O papel das grandes empresas
De acordo com Dória, as empresas, apesar de não legitimarem os linchamentos virtuais, fazem pouco para mudar o panorama de indignação e ódio constante nas redes.
- Essas empresas prefeririam que linchamentos virtuais não existissem. Elas não são propositalmente favoráveis de alguma forma, elas não consideram isso um tipo de ação legítima e tentam resolver a coisa da maneira como podem. Agora, a maneira como podem é muito pouco. As redes precisariam funcionar com algoritmos que não estimulam conteúdo que nos deixa indignados o tempo todo. Isso faria delas menos viciantes e muito menos lucrativas. Não fazem porque a perda de grana seria gigantesca. - explica Dória.

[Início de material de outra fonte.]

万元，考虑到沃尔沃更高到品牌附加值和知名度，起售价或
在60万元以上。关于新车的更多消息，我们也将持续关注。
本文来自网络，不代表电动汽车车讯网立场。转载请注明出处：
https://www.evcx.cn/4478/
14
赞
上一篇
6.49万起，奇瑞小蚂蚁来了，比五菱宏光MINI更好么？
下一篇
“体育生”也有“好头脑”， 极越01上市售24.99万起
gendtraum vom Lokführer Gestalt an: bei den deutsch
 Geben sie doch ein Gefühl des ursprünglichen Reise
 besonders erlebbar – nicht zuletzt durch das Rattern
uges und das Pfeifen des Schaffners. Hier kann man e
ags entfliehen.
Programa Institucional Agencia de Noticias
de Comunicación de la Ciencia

Ainda, a especialista Alana Rizzo, co fundadora do Redes Cordiais, explica que as redes sociais não foram construídas para o silêncio. As plataformas foram desenhadas para interação e engajamento, tanto os likes quanto os deslikes são positivos, porque geram os movimentos na rede.
- A cultura do cancelamento reforça a arquitetura das redes, reduz o diálogo e não tolera o processo de desconstrução e de aprendizado. Ela pode extrapolar o campo virtual e gerar efeitos reais na vida de quem foi vítima, gerando prejuízos emocionais e até financeiros. - diz.
Publicações impulsionadas
Adriana Barsotti ressalta que, além das interações orgânicas, aquelas que acontecem exclusivamente a partir da interação entre os internautas, existe também a interação impulsionada, ou seja, a pessoa, ou a marca, compra um espaço na rede social para que aquela informação seja divulgada. A partir das postagens impulsionadas, as empresas lucram ainda mais.
- A partir daí vale o poder econômico, quem tem mais dinheiro para impulsionar, tem mais alcance. Ou uma empresa, ou um político, ou eleitor financiados por político, ou artista, qualquer um pode impulsionar - explica.
Para Krishna, a maioria das publicações impulsionadas costumam ser publicidades. No entanto, são postagens que recebem bastante hate porque, ou elas não querem ver aquele conteúdo, ou porque usam aquele post para reclamar da marca. Não há uma distinção entre a pessoa que publicou e a marca que ela está representando. Para o consumidor, as duas são a mesma coisa.